Чепэл покачала головой.
— Ухура пытается сделать это с тех пор, как мы вышли из варпа. Планета сейчас видна на переднем экране, через двенадцать часов мы зайдем на орбиту. Пока ни звука. Она, кажется, нашла остатки ионного следа от другого корабля, но точно сказать нельзя.
Лицо Хелен напряглось от боли.
— Проклятье… Номиас иногда действовал мне на нервы, но подумать, что он мог как-то пострадать… даже он… А Чу была мне как мать.
— Мы возьмём двух охранников… Доктор Маккой считает, что так будет лучше, — добавила Чепэл, когда Хелен сделала быстрый жест — наверное, в знак отрицания, подумал Ярблис. — Что бы там ни происходило, нам не стоит рисковать.
Рискуй или нет, подумал он, для тебя это ничем хорошим не кончится.
Он тихо скользнул прочь. Итак, они заподозрили его. Они — или сама Чепэл, хотя врач, скорее всего, тоже в этом замешан, — лгали ему, чтобы не подпускать его к Хелен, и солгут ему завтра, чтобы послать её на поверхность мира, где предположительно он не сможет её достать.
Что ж, пусть, подумал он, понемногу собирая в уме всё, что он узнал, всё, что выучил об углах и закоулках этого чудного летучего селения, этой жуткой штуковины, похожей на огромное гнездо флендага из металла, плавающее, как говорил Арксорас, по водам бесконечной ночи. Двенадцать часов… Та часть его, что была Кирком, знала, как это долго, и что-то в нём содрогнулось от муки.
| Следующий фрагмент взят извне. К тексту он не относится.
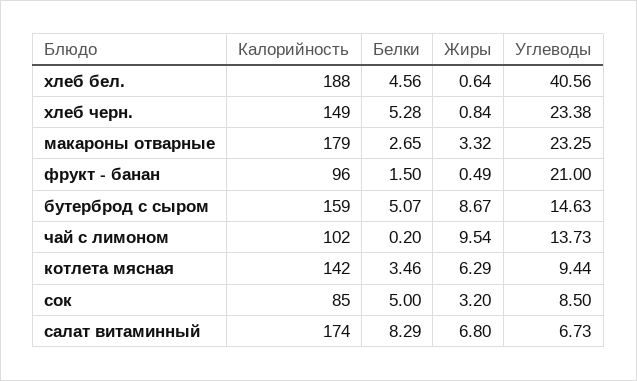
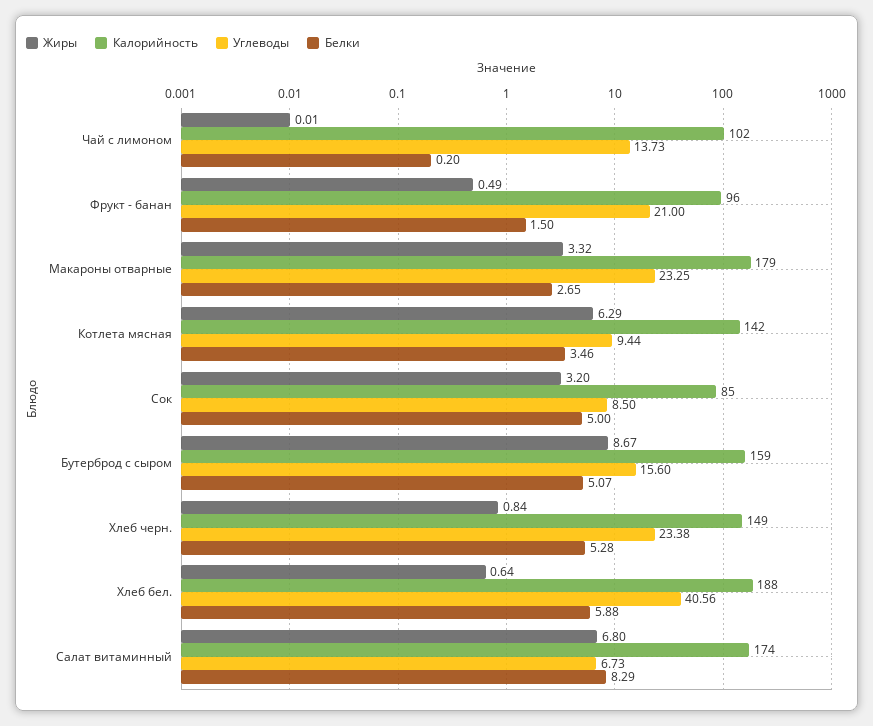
Белки, хлеб бел.: 4.56 -> 5.88
Углеводы, бутерброд с сыром: 14.63 -> 15.6
Жиры, чай с лимоном: 9.54 -> 0.01

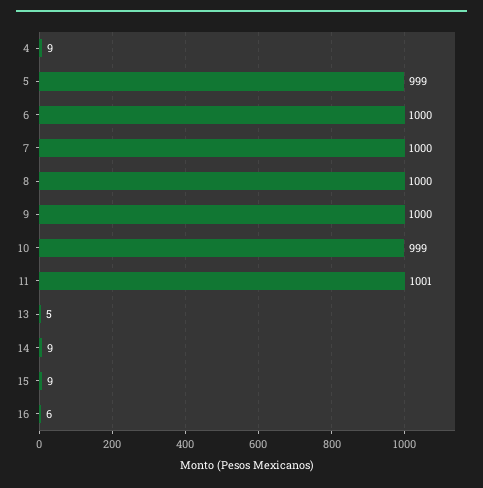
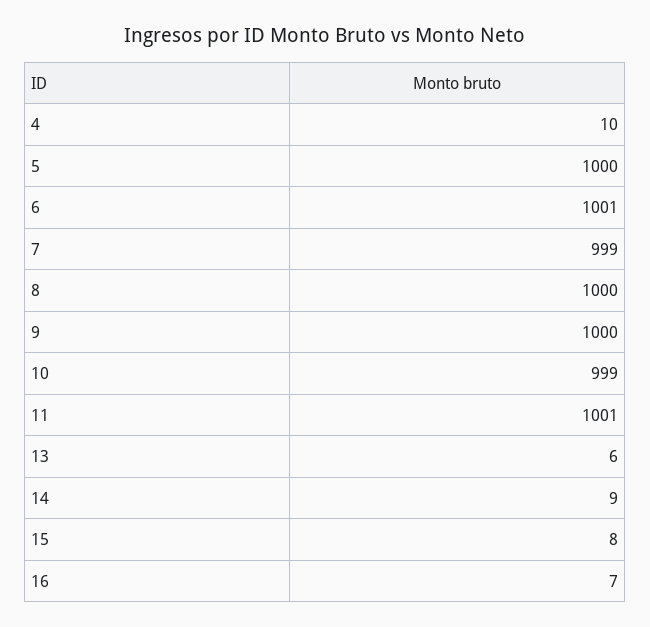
4: 9 -> 10
5: 999 -> 1000
6: 1000 -> 1001
7: 1000 -> 999
13: 5 -> 6
15: 9 -> 8
16: 6 -> 7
Каждый час, каждая минута теперь были для него испытанием на стойкость, сражением против боли, которой он платил за удержание власти над этой плотью до тех пор, пока его цель не будет достигнута, пока мир не будет, наконец, спасён.
Спустится ли женщина Хелен вместе с Маккоем в мир или нет, — они всё равно попадут под его разрушительный удар; они всё равно погибнут посреди того ужаса, что предстояло ему совершить.
Глава 17
— Где они?
Нагнувшись под низкой притолокой, Хелен вошла в пустую хижину. За ней по пятам, сжимая в руке фазер, последовала мисс Ояма — одна из трёх охранников, которые, вопреки возражениям Хелен, сопровождали десантную группу. Рассеянный, персиково-розовый дневной свет просачивался сквозь круглое окошко, озаряя две груды слежавшейся сухой травы, что служили постелями Тетасу и Шораку с женой. С наклонных деревянных стропил, поддерживающих низкую, обмазанную глиной соломенную крышу, свисал сплетённый из лиан мешок. Когда Хелен видела его в последний раз, в нём находилось немногочисленное оборудование, которым пользовались исследователи, — трикодеры и аптечка с лекарствами. Их держали на весу, чтобы уберечь от пыли, грязи и местных мелких животных. Сейчас мешок был пуст, как и полки, где хранилась запасная одежда, мини-компьютер и ремонтный набор. Подобно пигминам, Шорак и его группа обходились без чашек, котелков и тарелок, питаясь теми скудными дарами травянистой степи, которыми Рее угодно было оделить их.